= Konocti Harbor =

Resort and former music venue in Kelseyville, California

Konocti Harbor is a resort and former music venue in Kelseyville, California. It is situated at the base of Mount Konocti on the south shore of Clear Lake, the largest freshwater lake interior to California. Its amenities include a spa, a restaurant, a marina, and two Olympic-size swimming pools.

==History==
The resort was founded in 1959 by Joseph Mazzola, president of United Association Local 38, a union of Northern California plumbers. The intention behind the formation of the resort was to provide low-cost vacation housing for union members.

In 1982, a federal judge took control of the pension fund of the union, which owned Konocti Harbor, over allegations of financial improprieties involving the resort; in 2004, the U.S. Department of Labor again sued the union, alleging that $36 million of pension funds had been improperly diverted to the resort. Mazzola died in 1989 in a car crash near the resort, but the Mazzola family continues to own much of the land surrounding the resort.

(TASK REQUIREMENTS)
1. In the Konocti Harbor text, what was the intention behind forming the resort?
2. Output, word for word, the part of the Konocti Harbor text from the words "Konocti Harbor is" up to and including the words "for union members.".

(LISTED RECORDS)
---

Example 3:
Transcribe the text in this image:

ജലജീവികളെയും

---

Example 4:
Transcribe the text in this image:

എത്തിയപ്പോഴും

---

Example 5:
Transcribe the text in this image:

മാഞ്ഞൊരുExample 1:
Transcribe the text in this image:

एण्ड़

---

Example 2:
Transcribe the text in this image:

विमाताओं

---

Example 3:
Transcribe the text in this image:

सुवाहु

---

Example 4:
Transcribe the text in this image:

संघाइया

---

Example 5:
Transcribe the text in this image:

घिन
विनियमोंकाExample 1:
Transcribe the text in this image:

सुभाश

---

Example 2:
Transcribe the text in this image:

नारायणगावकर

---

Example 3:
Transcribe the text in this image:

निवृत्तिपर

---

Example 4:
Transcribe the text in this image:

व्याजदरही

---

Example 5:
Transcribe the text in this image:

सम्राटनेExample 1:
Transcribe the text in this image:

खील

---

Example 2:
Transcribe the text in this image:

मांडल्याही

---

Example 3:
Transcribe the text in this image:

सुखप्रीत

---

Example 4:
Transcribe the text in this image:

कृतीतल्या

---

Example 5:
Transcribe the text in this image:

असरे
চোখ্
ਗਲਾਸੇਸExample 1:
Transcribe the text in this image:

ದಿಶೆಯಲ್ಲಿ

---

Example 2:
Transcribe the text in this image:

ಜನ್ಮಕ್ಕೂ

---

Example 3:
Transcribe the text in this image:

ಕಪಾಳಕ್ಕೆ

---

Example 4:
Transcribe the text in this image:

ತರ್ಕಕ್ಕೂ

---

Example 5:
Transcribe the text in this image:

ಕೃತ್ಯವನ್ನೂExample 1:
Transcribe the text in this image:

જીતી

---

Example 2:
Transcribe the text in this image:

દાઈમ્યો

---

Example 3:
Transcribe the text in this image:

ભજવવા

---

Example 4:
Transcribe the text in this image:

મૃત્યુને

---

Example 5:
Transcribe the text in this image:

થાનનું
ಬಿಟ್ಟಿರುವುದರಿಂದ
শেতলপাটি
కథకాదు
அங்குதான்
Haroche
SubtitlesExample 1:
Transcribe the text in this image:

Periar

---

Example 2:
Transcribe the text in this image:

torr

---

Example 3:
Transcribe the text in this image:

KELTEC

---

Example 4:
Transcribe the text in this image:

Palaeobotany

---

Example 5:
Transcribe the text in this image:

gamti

(ANSWERS TO THE EXERCISES)
1. The resort was formed to provide low-cost vacation housing for union members.

2.
Konocti Harbor is a resort and former music venue in Kelseyville, California. It is situated at the base of Mount Konocti on the south shore of Clear Lake, the largest freshwater lake interior to California. Its amenities include a spa, a restaurant, a marina, and two Olympic-size swimming pools.

==History==
The resort was founded in 1959 by Joseph Mazzola, president of United Association Local 38, a union of Northern California plumbers. The intention behind the formation of the resort was to provide low-cost vacation housing for union members.